The Tupola campaign says lower taxes will make Hawaii more affordable. She is a legislator, one of the few Republicans in the legislature. She says in her campaign materials that is “firm in her commitment to hear from the people of Hawaiʻi. Connection is the energy that exists between people when they feel seen, heard, and valued. The most basic and powerful way to connect to another person is to listen. Rather than focusing her energy on the insiders and political elites who have controlled Hawaiʻi’s government for too long; Andria is talking to working families, nurses, teachers, truck drivers and small business owners who have kept Hawaiʻi going despite the current government’s ineffective decision-making. The PEOPLE make the state of Hawaiʻi and they must be heard.”

She told Civil Beat that the Department of Hawaiian Home Lands is failing in creating an environment that would enable Native Hawai’ian to “thrive and she “fully support self-sufficiency for Native Hawai’ian and the self-determination of Native Hawai’ians” as well as “the preservation of the values, traditions, and culture of Native Hawai’ians.” She said more money would be needed to build infrastructure and economic development for Native Hawai’ian communities.

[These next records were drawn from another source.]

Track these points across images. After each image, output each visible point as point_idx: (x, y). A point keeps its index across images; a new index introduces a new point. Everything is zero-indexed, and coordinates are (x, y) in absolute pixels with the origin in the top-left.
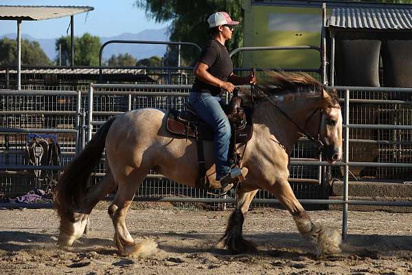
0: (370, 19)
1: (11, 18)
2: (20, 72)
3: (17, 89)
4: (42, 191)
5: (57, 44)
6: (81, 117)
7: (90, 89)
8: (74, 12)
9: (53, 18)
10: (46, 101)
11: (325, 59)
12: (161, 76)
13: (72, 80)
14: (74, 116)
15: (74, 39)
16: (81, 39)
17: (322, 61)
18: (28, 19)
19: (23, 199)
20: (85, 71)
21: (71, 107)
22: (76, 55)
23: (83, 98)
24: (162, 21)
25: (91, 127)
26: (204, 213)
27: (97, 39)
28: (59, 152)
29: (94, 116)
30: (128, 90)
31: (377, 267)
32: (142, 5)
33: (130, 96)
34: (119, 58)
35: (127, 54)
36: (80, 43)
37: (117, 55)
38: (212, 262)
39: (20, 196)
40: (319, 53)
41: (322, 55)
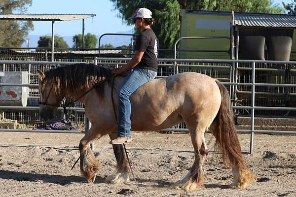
1: (49, 20)
2: (53, 52)
3: (51, 61)
4: (65, 121)
5: (74, 39)
7: (95, 61)
8: (85, 17)
9: (73, 20)
11: (233, 44)
12: (128, 55)
17: (231, 45)
18: (59, 20)
19: (54, 125)
26: (161, 135)
27: (94, 36)
30: (116, 62)
31: (275, 173)
32: (120, 17)
33: (117, 65)
34: (106, 46)
35: (109, 44)
36: (85, 38)
37: (105, 45)
39: (53, 123)
40: (229, 41)
41: (231, 42)
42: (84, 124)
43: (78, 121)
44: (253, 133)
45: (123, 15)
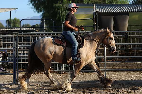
0: (109, 9)
4: (3, 69)
5: (6, 22)
6: (15, 44)
7: (17, 35)
8: (11, 10)
9: (4, 12)
10: (3, 39)
11: (95, 22)
12: (39, 30)
13: (11, 32)
14: (12, 44)
15: (12, 20)
16: (14, 19)
17: (94, 23)
20: (15, 29)
21: (11, 41)
22: (12, 24)
23: (15, 38)
24: (39, 13)
25: (18, 47)
26: (57, 74)
27: (19, 19)
28: (8, 56)
29: (19, 44)
30: (30, 35)
32: (33, 8)
33: (31, 37)
35: (28, 24)
36: (13, 21)
37: (25, 24)
38: (61, 92)
40: (93, 20)
41: (94, 21)
42: (13, 70)
43: (10, 69)
44: (106, 71)
45: (34, 7)
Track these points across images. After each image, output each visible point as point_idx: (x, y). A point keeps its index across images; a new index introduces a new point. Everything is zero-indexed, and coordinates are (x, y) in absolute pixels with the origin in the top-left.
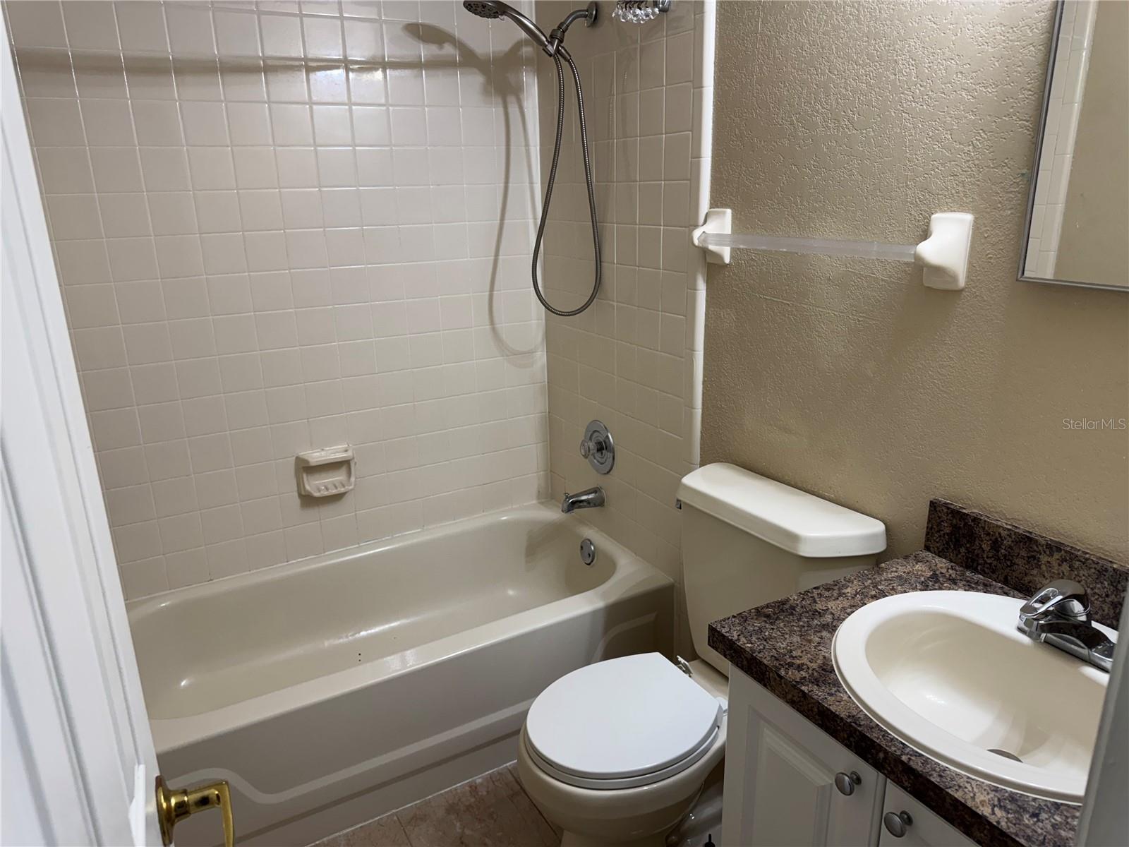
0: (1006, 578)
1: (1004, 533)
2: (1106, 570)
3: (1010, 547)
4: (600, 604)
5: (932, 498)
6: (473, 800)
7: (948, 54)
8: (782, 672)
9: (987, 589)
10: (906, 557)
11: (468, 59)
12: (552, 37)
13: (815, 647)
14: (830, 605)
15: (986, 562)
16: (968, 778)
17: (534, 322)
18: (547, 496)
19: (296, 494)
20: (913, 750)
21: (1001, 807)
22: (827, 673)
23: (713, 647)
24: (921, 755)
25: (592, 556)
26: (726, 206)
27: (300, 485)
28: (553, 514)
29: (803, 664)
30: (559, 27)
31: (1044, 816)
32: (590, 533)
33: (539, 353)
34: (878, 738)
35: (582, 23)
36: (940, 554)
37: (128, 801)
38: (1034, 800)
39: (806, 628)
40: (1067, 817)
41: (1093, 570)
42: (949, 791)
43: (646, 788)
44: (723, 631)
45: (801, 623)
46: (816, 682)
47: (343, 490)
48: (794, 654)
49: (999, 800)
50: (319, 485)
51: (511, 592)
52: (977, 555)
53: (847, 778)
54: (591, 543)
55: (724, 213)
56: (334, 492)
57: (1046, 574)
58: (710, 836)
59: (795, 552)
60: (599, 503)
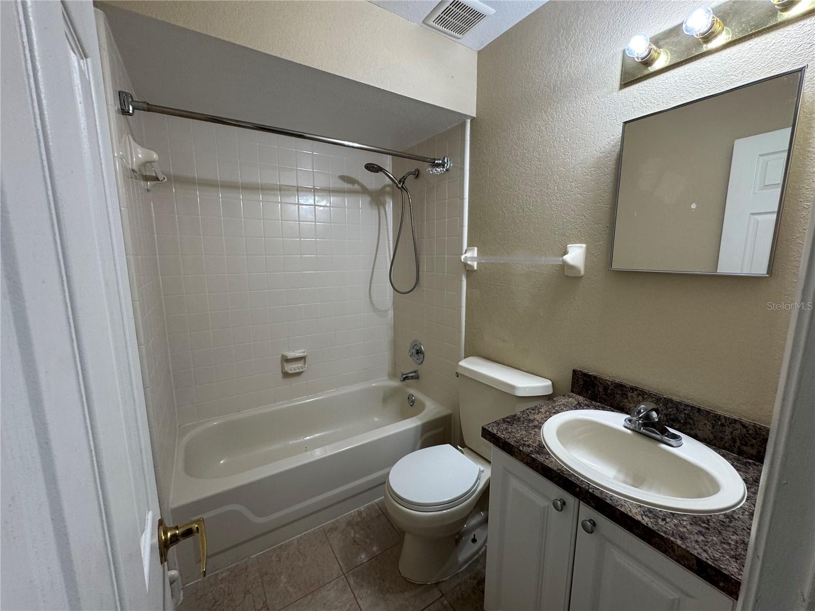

Tupola is one of three Native American candidates for governor, Republican Kevin Stitt in Oklahoma and Democrat Paulette Jordan in Idaho. Tupola is the frontrunner for the Republican nomination.

Both Ing and Tupola are reminding people how to vote. Ing tells explains that under Hawaii law (a law he helped make) people can register to vote on election day. And Tupola explains how to cast a Republican primary ballot.